Exercise objective: Search the lines of the records for the word "library", and copy every line that has it.
[Start of section]
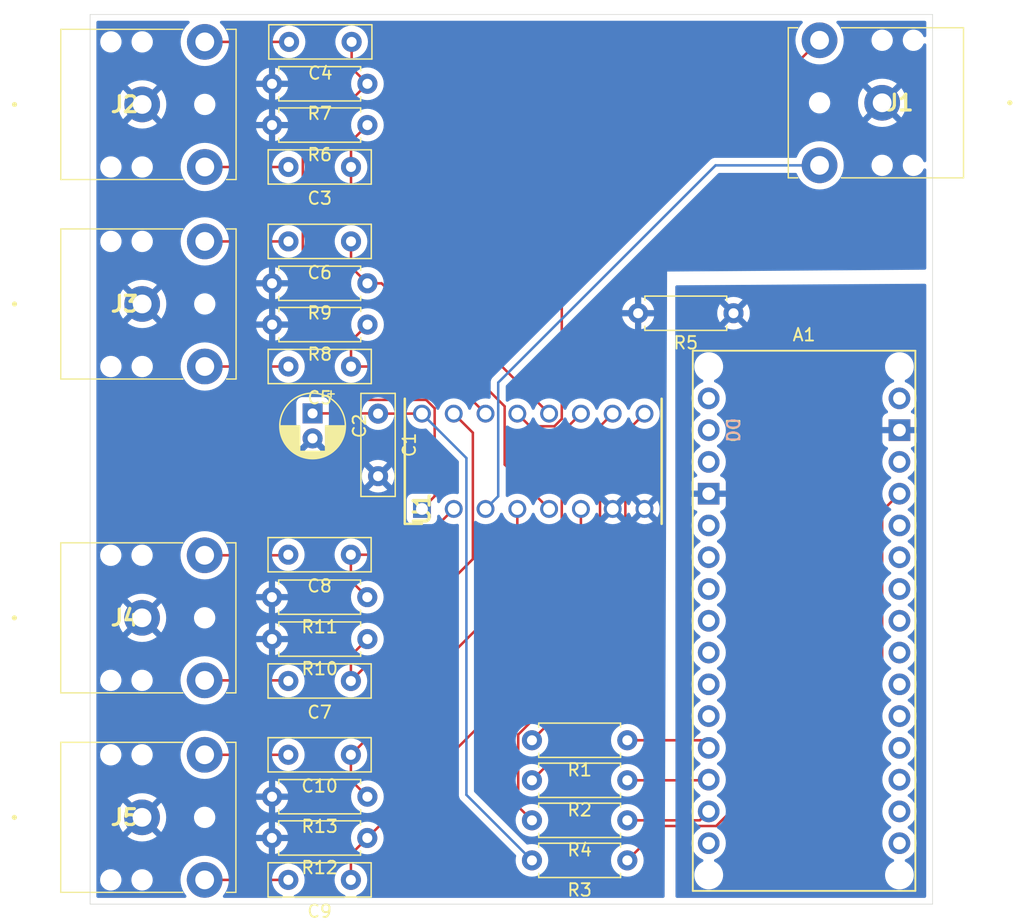
<source format=kicad_pcb>
(kicad_pcb
	(version 20240108)
	(generator "pcbnew")
	(generator_version "8.0")
	(general
		(thickness 1.6)
		(legacy_teardrops no)
	)
	(paper "A4")
	(layers
		(0 "F.Cu" signal)
		(31 "B.Cu" signal)
		(32 "B.Adhes" user "B.Adhesive")
		(33 "F.Adhes" user "F.Adhesive")
		(34 "B.Paste" user)
		(35 "F.Paste" user)
		(36 "B.SilkS" user "B.Silkscreen")
		(37 "F.SilkS" user "F.Silkscreen")
		(38 "B.Mask" user)
		(39 "F.Mask" user)
		(40 "Dwgs.User" user "User.Drawings")
		(41 "Cmts.User" user "User.Comments")
		(42 "Eco1.User" user "User.Eco1")
		(43 "Eco2.User" user "User.Eco2")
		(44 "Edge.Cuts" user)
		(45 "Margin" user)
		(46 "B.CrtYd" user "B.Courtyard")
		(47 "F.CrtYd" user "F.Courtyard")
		(48 "B.Fab" user)
		(49 "F.Fab" user)
		(50 "User.1" user)
		(51 "User.2" user)
		(52 "User.3" user)
		(53 "User.4" user)
		(54 "User.5" user)
		(55 "User.6" user)
		(56 "User.7" user)
		(57 "User.8" user)
		(58 "User.9" user)
	)
	(setup
		(pad_to_mask_clearance 0)
		(allow_soldermask_bridges_in_footprints no)
		(pcbplotparams
			(layerselection 0x00010fc_ffffffff)
			(plot_on_all_layers_selection 0x0000000_00000000)
			(disableapertmacros no)
			(usegerberextensions no)
			(usegerberattributes yes)
			(usegerberadvancedattributes yes)
			(creategerberjobfile yes)
			(dashed_line_dash_ratio 12.000000)
			(dashed_line_gap_ratio 3.000000)
			(svgprecision 4)
			(plotframeref no)
			(viasonmask no)
			(mode 1)
			(useauxorigin no)
			(hpglpennumber 1)
			(hpglpenspeed 20)
			(hpglpendiameter 15.000000)
			(pdf_front_fp_property_popups yes)
			(pdf_back_fp_property_popups yes)
			(dxfpolygonmode yes)
			(dxfimperialunits yes)
			(dxfusepcbnewfont yes)
			(psnegative no)
			(psa4output no)
			(plotreference yes)
			(plotvalue yes)
			(plotfptext yes)
			(plotinvisibletext no)
			(sketchpadsonfab no)
			(subtractmaskfromsilk no)
			(outputformat 1)
			(mirror no)
			(drillshape 1)
			(scaleselection 1)
			(outputdirectory "")
		)
	)
	(net 0 "")
	(net 1 "Net-(A1-Pad5V)")
	(net 2 "unconnected-(A1-A5{slash}SCL-PadA5)")
	(net 3 "unconnected-(A1-3.3V-Pad3V3)")
	(net 4 "unconnected-(A1-PadA1)")
	(net 5 "unconnected-(A1-D1{slash}TX-PadD1)")
	(net 6 "unconnected-(A1-PadA3)")
	(net 7 "unconnected-(A1-PadA6)")
	(net 8 "unconnected-(A1-A4{slash}SDA-PadA4)")
	(net 9 "unconnected-(A1-PadA7)")
	(net 10 "unconnected-(A1-D0{slash}RX-PadD0)")
	(net 11 "unconnected-(A1-PadB1)")
	(net 12 "unconnected-(A1-PadD5)")
	(net 13 "unconnected-(A1-PadA0)")
	(net 14 "unconnected-(A1-PadVIN)")
	(net 15 "unconnected-(A1-PadB0)")
	(net 16 "unconnected-(A1-PadA2)")
	(net 17 "unconnected-(A1-~{RESET}-PadRST)")
	(net 18 "GND")
	(net 19 "unconnected-(A1-D13_SCK-PadD13)")
	(net 20 "Net-(U1-VDD)")
	(net 21 "GNDA")
	(net 22 "Net-(J2-TIP)")
	(net 23 "Net-(U1-X0)")
	(net 24 "Net-(J2-RING)")
	(net 25 "Net-(U1-Y0)")
	(net 26 "Net-(U1-X1)")
	(net 27 "Net-(J3-TIP)")
	(net 28 "Net-(J3-RING)")
	(net 29 "Net-(U1-Y1)")
	(net 30 "Net-(U1-X2)")
	(net 31 "Net-(J4-TIP)")
	(net 32 "Net-(J4-RING)")
	(net 33 "Net-(U1-Y2)")
	(net 34 "Net-(U1-X3)")
	(net 35 "Net-(J5-TIP)")
	(net 36 "Net-(J5-RING)")
	(net 37 "Net-(U1-Y3)")
	(net 38 "Net-(J1-TIP)")
	(net 39 "Net-(J1-RING)")
	(net 40 "Net-(U1-A)")
	(net 41 "Net-(U1-B)")
	(net 42 "Net-(U1-INH)")
	(net 43 "unconnected-(A1-PadD4)")
	(net 44 "unconnected-(A1-PadD2)")
	(net 45 "unconnected-(A1-PadD3)")
	(net 46 "unconnected-(A1-PadD8)")
	(net 47 "Net-(A1-PadD10)")
	(net 48 "Net-(A1-D11_MOSI)")
	(net 49 "unconnected-(A1-PadD7)")
	(net 50 "unconnected-(A1-PadD6)")
	(net 51 "Net-(A1-PadD9)")
	(net 52 "unconnected-(A1-D12_MISO-PadD12)")
	(footprint "Resistor_THT:R_Axial_DIN0207_L6.3mm_D2.5mm_P7.62mm_Horizontal" (layer "F.Cu") (at 185.0604 104.0684 180))
	(footprint "Capacitor_THT:C_Disc_D8.0mm_W2.5mm_P5.00mm" (layer "F.Cu") (at 165.1468 74.7568 -90))
	(footprint "Capacitor_THT:C_Disc_D8.0mm_W2.5mm_P5.00mm" (layer "F.Cu") (at 163.035 45.04 180))
	(footprint "Resistor_THT:R_Axial_DIN0207_L6.3mm_D2.5mm_P7.62mm_Horizontal" (layer "F.Cu") (at 164.295 64.34 180))
	(footprint "Capacitor_THT:C_Disc_D8.0mm_W2.5mm_P5.00mm" (layer "F.Cu") (at 162.985 70.99 180))
	(footprint "Resistor_THT:R_Axial_DIN0207_L6.3mm_D2.5mm_P7.62mm_Horizontal" (layer "F.Cu") (at 164.295 48.39 180))
	(footprint "Resistor_THT:R_Axial_DIN0207_L6.3mm_D2.5mm_P7.62mm_Horizontal" (layer "F.Cu") (at 164.285 108.68 180))
	(footprint "Thick 3.5 Jack:SJ13523NG" (layer "F.Cu") (at 146.29 107.03))
	(footprint "Capacitor_THT:C_Disc_D8.0mm_W2.5mm_P5.00mm" (layer "F.Cu") (at 162.9732 86.0344 180))
	(footprint "Resistor_THT:R_Axial_DIN0207_L6.3mm_D2.5mm_P7.62mm_Horizontal" (layer "F.Cu") (at 164.295 92.78 180))
	(footprint "Resistor_THT:R_Axial_DIN0207_L6.3mm_D2.5mm_P7.62mm_Horizontal" (layer "F.Cu") (at 164.295 105.38 180))
	(footprint "Resistor_THT:R_Axial_DIN0207_L6.3mm_D2.5mm_P7.62mm_Horizontal" (layer "F.Cu") (at 164.295 51.69 180))
	(footprint "8 Pin DIP Connector:DIPS762W70P254L2032H510Q16N" (layer "F.Cu") (at 168.652 82.3768 90))
	(footprint "Resistor_THT:R_Axial_DIN0207_L6.3mm_D2.5mm_P7.62mm_Horizontal" (layer "F.Cu") (at 185.0604 107.2688 180))
	(footprint "Capacitor_THT:C_Disc_D8.0mm_W2.5mm_P5.00mm" (layer "F.Cu") (at 162.985 60.99 180))
	(footprint "Capacitor_THT:C_Disc_D8.0mm_W2.5mm_P5.00mm" (layer "F.Cu") (at 162.975 102.03 180))
	(footprint "Capacitor_THT:C_Disc_D8.0mm_W2.5mm_P5.00mm" (layer "F.Cu") (at 162.975 112.03 180))
	(footprint "Thick 3.5 Jack:SJ13523NG" (layer "F.Cu") (at 146.29 91.08))
	(footprint "Thick 3.5 Jack:SJ13523NG" (layer "F.Cu") (at 205.42 49.91 180))
	(footprint "Resistor_THT:R_Axial_DIN0207_L6.3mm_D2.5mm_P7.62mm_Horizontal" (layer "F.Cu") (at 185.0604 110.4692 180))
	(footprint "Capacitor_THT:CP_Radial_D5.0mm_P2.00mm" (layer "F.Cu") (at 159.9144 74.738 -90))
	(footprint "Capacitor_THT:C_Disc_D8.0mm_W2.5mm_P5.00mm" (layer "F.Cu") (at 162.975 96.13 180))
	(footprint "Resistor_THT:R_Axial_DIN0207_L6.3mm_D2.5mm_P7.62mm_Horizontal" (layer "F.Cu") (at 193.544 66.7304 180))
	(footprint "Thick 3.5 Jack:SJ13523NG" (layer "F.Cu") (at 146.3 50.04))
	(footprint "Capacitor_THT:C_Disc_D8.0mm_W2.5mm_P5.00mm" (layer "F.Cu") (at 162.985 55.04 180))
	(footprint "Resistor_THT:R_Axial_DIN0207_L6.3mm_D2.5mm_P7.62mm_Horizontal" (layer "F.Cu") (at 185.0604 100.868 180))
	(footprint "PCM_arduino-library:Arduino_Nano_ESP32_Socket"
		(layer "F.Cu")
		(uuid "dea67ab8-fd36-467d-a1c3-62afa5730962")
		(at 199.1828 112.9076)
		(descr "https://docs.arduino.cc/hardware/nano-esp32")
		(property "Reference" "A1"
			(at 0 -44.45 0)
			(layer "F.SilkS")
			(uuid "3c747f30-218f-4af3-a897-3f4145dd9c69")
			(effects
				(font
					(size 1 1)
					(thickness 0.15)
				)
			)
		)
		(property "Value" "Arduino_Nano_ESP32_Socket"
			(at 0 -21.082 90)
			(layer "F.Fab")
			(uuid "69f9efb3-76ab-4a33-887c-79547f13cdb4")
			(effects
				(font
					(size 1 1)
					(thickness 0.15)
				)
			)
		)
		(property "Footprint" "PCM_arduino-library:Arduino_Nano_ESP32_Socket"
			(at 0 0 0)
			(layer "F.Fab")
			(hide yes)
			(uuid "71549e70-6bad-4ef3-a8b7-8b36e84f7c2d")
			(effects
				(font
					(size 1.27 1.27)
					(thickness 0.15)
				)
			)
		)
		(property "Datasheet" "https://docs.arduino.cc/hardware/nano-esp32"
			(at 0 0 0)
			(layer "F.Fab")
			(hide yes)
			(uuid "4002356d-8de4-4431-a720-a90c940d23a1")
			(effects
				(font
					(size 1.27 1.27)
					(thickness 0.15)
				)
			)
		)
		(property "Description" "Socket for Arduino Nano ESP32"
			(at 0 0 0)
			(layer "F.Fab")
			(hide yes)
			(uuid "c3c93c7d-72d4-49fe-97d2-3a2317393822")
			(effects
				(font
					(size 1.27 1.27)
					(thickness 0.15)
				)
			)
		)
		(property ki_fp_filters "Arduino_Nano_ESP32_Socket")
		(path "/33d3175a-828e-49ec-b502-e293a197b449")
		(sheetname "Root")
		(sheetfile "KiCad_Arduino_IOTAudioSwitch.kicad_sch")
		(attr through_hole)
		(fp_line
			(start -8.89 -43.18)
			(end -8.89 0)
			(stroke
				(width 0.15)
				(type solid)
			)
			(layer "F.SilkS")
			(uuid "08e32ec5-e31b-4ccd-bf98-2b9e6a38575e")
		)
		(fp_line
			(start -8.89 -43.18)
			(end 8.89 -43.18)
			(stroke
				(width 0.15)
				(type solid)
			)
			(layer "F.SilkS")
			(uuid "8ec96e7b-e697-409c-a04a-cf3538a98491")
		)
		(fp_line
			(start -8.89 0)
			(end 8.89 0)
			(stroke
				(width 0.15)
				(type solid)
			)
			(layer "F.SilkS")
			(uuid "ad4eee6c-5172-4587-afa3-771e73b65e74")
		)
		(fp_line
			(start 8.89 -43.18)
			(end 8.89 0)
			(stroke
				(width 0.15)
				(type solid)
			)
			(layer "F.SilkS")
			(uuid "99d4936c-8a9c-4d6e-a81b-f47990098887")
		)
		(fp_circle
			(center -7.62 -41.91)
			(end -5.77 -41.91)
			(stroke
				(width 0.15)
				(type solid)
			)
			(fill none)
			(layer "B.CrtYd")
			(uuid "15185747-b149-400b-9709-b6f3a82f09f8")
		)
		(fp_circle
			(center -7.62 -1.27)
			(end -5.77 -1.27)
			(stroke
				(width 0.15)
				(type solid)
			)
			(fill none)
			(layer "B.CrtYd")
			(uuid "e53961ca-5439-4225-99b2-5d6130b9d1ee")
		)
		(fp_circle
			(center 7.62 -41.91)
			(end 9.47 -41.91)
			(stroke
				(width 0.15)
				(type solid)
			)
			(fill none)
			(layer "B.CrtYd")
			(uuid "6cf19d43-20ca-43c9-b3c1-61b3150884d4")
		)
		(fp_circle
			(center 7.62 -1.27)
			(end 9.47 -1.27)
			(stroke
				(width 0.15)
				(type solid)
			)
			(fill none)
			(layer "B.CrtYd")
			(uuid "d99c28c3-5562-4745-85de-bf62fd33a69a")
		)
		(fp_line
			(start -9.144 -43.434)
			(end -8.6614 -43.434)
			(stroke
				(width 0.15)
				(type solid)
			)
			(layer "F.CrtYd")
			(uuid "c4ec73af-f2f5-4d29-8798-ab88e352d307")
		)
		(fp_line
			(start -9.144 -42.9514)
			(end -9.144 -43.434)
			(stroke
				(width 0.15)
				(type solid)
			)
			(layer "F.CrtYd")
			(uuid "f70797e9-9ed2-4529-ade2-1311c88e7ec0")
		)
		(fp_line
			(start -9.144 -2.3114)
			(end -9.144 -40.8686)
			(stroke
				(width 0.15)
				(type solid)
			)
			(layer "F.CrtYd")
			(uuid "6d5fdbd3-7995-4c37-b6ab-864ec202ab0e")
		)
		(fp_line
			(start -9.144 0.254)
			(end -9.144 -0.2286)
			(stroke
				(width 0.15)
				(type solid)
			)
			(layer "F.CrtYd")
			(uuid "36818bbd-cfce-4c00-bc4d-85adf27c7719")
		)
		(fp_line
			(start -8.6614 0.254)
			(end -9.144 0.254)
			(stroke
				(width 0.15)
				(type solid)
			)
			(layer "F.CrtYd")
			(uuid "79ad8b28-0007-4fd0-8f9a-c41a2f2781a5")
		)
		(fp_line
			(start -6.5786 -43.434)
			(end 6.5786 -43.434)
			(stroke
				(width 0.15)
				(type solid)
			)
			(layer "F.CrtYd")
			(uuid "f7e810f3-194c-451e-b65c-31d629c692f2")
		)
		(fp_line
			(start -5.654 0.254)
			(end -6.5786 0.254)
			(stroke
				(width 0.15)
				(type solid)
			)
			(layer "F.CrtYd")
			(uuid "f2662312-f7cb-47e7-bc59-435f4d85f814")
		)
		(fp_line
			(start -5.654 1.404)
			(end -5.654 0.254)
			(stroke
				(width 0.15)
				(type solid)
			)
			(layer "F.CrtYd")
			(uuid "18d51e6d-3128-4b2d-a343-7385c09c8285")
		)
		(fp_line
			(start 5.654 0.254)
			(end 5.654 1.404)
			(stroke
				(width 0.15)
				(type solid)
			)
			(layer "F.CrtYd")
			(uuid "87dad6cb-312f-4f3e-8a65-91499e0633fe")
		)
		(fp_line
			(start 5.654 1.404)
			(end -5.654 1.404)
			(stroke
				(width 0.15)
				(type solid)
			)
			(layer "F.CrtYd")
			(uuid "bdf522fa-312a-4ee8-bd1e-189ee05e0cf8")
		)
		(fp_line
			(start 6.5786 0.254)
			(end 5.654 0.254)
			(stroke
				(width 0.15)
				(type solid)
			)
			(layer "F.CrtYd")
			(uuid "9f1494fe-b9b8-4f7f-bf56-7d67729add57")
		)
		(fp_line
			(start 8.6614 -43.434)
			(end 9.144 -43.434)
			(stroke
				(width 0.15)
				(type solid)
			)
			(layer "F.CrtYd")
			(uuid "61110669-fd9a-42d5-a8fe-8bfff8eac4bd")
		)
		(fp_line
			(start 9.144 -43.434)
			(end 9.144 -42.9514)
			(stroke
				(width 0.15)
				(type solid)
			)
			(layer "F.CrtYd")
			(uuid "188a566a-8eb6-484f-8385-64cc46220a99")
		)
		(fp_line
			(start 9.144 -40.8686)
			(end 9.144 -2.3114)
			(stroke
				(width 0.15)
				(type solid)
			)
			(layer "F.CrtYd")
			(uuid "cd6e6212-0b44-41d6-a135-37a2523f048e")
		)
		(fp_line
			(start 9.144 -0.2286)
			(end 9.144 0.254)
			(stroke
				(width 0.15)
				(type solid)
			)
			(layer "F.CrtYd")
			(uuid "d696a7b1-fa38-4425-8e66-a0888535d6fb")
		)
		(fp_line
			(start 9.144 0.254)
			(end 8.6614 0.254)
			(stroke
				(width 0.15)
				(type solid)
			)
			(layer "F.CrtYd")
			(uuid "51c2ba43-8746-4c72-9fcb-c666f18dc7be")
		)
		(fp_arc
			(start -9.144 -40.8686)
			(mid -9.467363 -41.91)
			(end -9.144 -42.9514)
			(stroke
				(width 0.15)
				(type solid)
			)
			(layer "F.CrtYd")
			(uuid "3e7177f6-5a75-4a6c-a1be-dab7136fcc26")
		)
		(fp_arc
			(start -9.144 -0.2286)
			(mid -9.467363 -1.27)
			(end -9.144 -2.3114)
			(stroke
				(width 0.15)
				(type solid)
			)
			(layer "F.CrtYd")
			(uuid "4ee2b64f-0d5b-4735-9be6-88c194041593")
		)
		(fp_arc
			(start -8.6614 -43.434)
			(mid -7.62 -43.757363)
			(end -6.5786 -43.434)
			(stroke
				(width 0.15)
				(type solid)
			)
			(layer "F.CrtYd")
			(uuid "b136a554-1b77-402d-a9af-fccf7a2c51d4")
		)
		(fp_arc
			(start -6.5786 0.254)
			(mid -7.62 0.577363)
			(end -8.6614 0.254)
			(stroke
				(width 0.15)
				(type solid)
			)
			(layer "F.CrtYd")
			(uuid "b5b57dbf-33c5-4d25-83f5-59165e051b8f")
		)
		(fp_arc
			(start 6.5786 -43.434)
			(mid 7.62 -43.757363)
			(end 8.6614 -43.434)
			(stroke
				(width 0.15)
				(type solid)
			)
			(layer "F.CrtYd")
			(uuid "8978dd92-f986-451e-bf38-102a06fb6b6b")
		)
		(fp_arc
			(start 8.6614 0.254)
			(mid 7.62 0.577363)
			(end 6.5786 0.254)
			(stroke
				(width 0.15)
				(type solid)
			)
			(layer "F.CrtYd")
			(uuid "46066fef-3b1d-402d-aadf-25d9e4b2c3ac")
		)
		(fp_arc
			(start 9.144 -42.9514)
			(mid 9.467363 -41.91)
			(end 9.144 -40.8686)
			(stroke
				(width 0.15)
				(type solid)
			)
			(layer "F.CrtYd")
			(uuid "47aa6f16-4e0c-488e-8c61-86a415f7e45a")
... [275811 chars truncated]
</source>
[End of section]
Response for this exercise:
	(footprint "PCM_arduino-library:Arduino_Nano_ESP32_Socket"
		(property "Footprint" "PCM_arduino-library:Arduino_Nano_ESP32_Socket"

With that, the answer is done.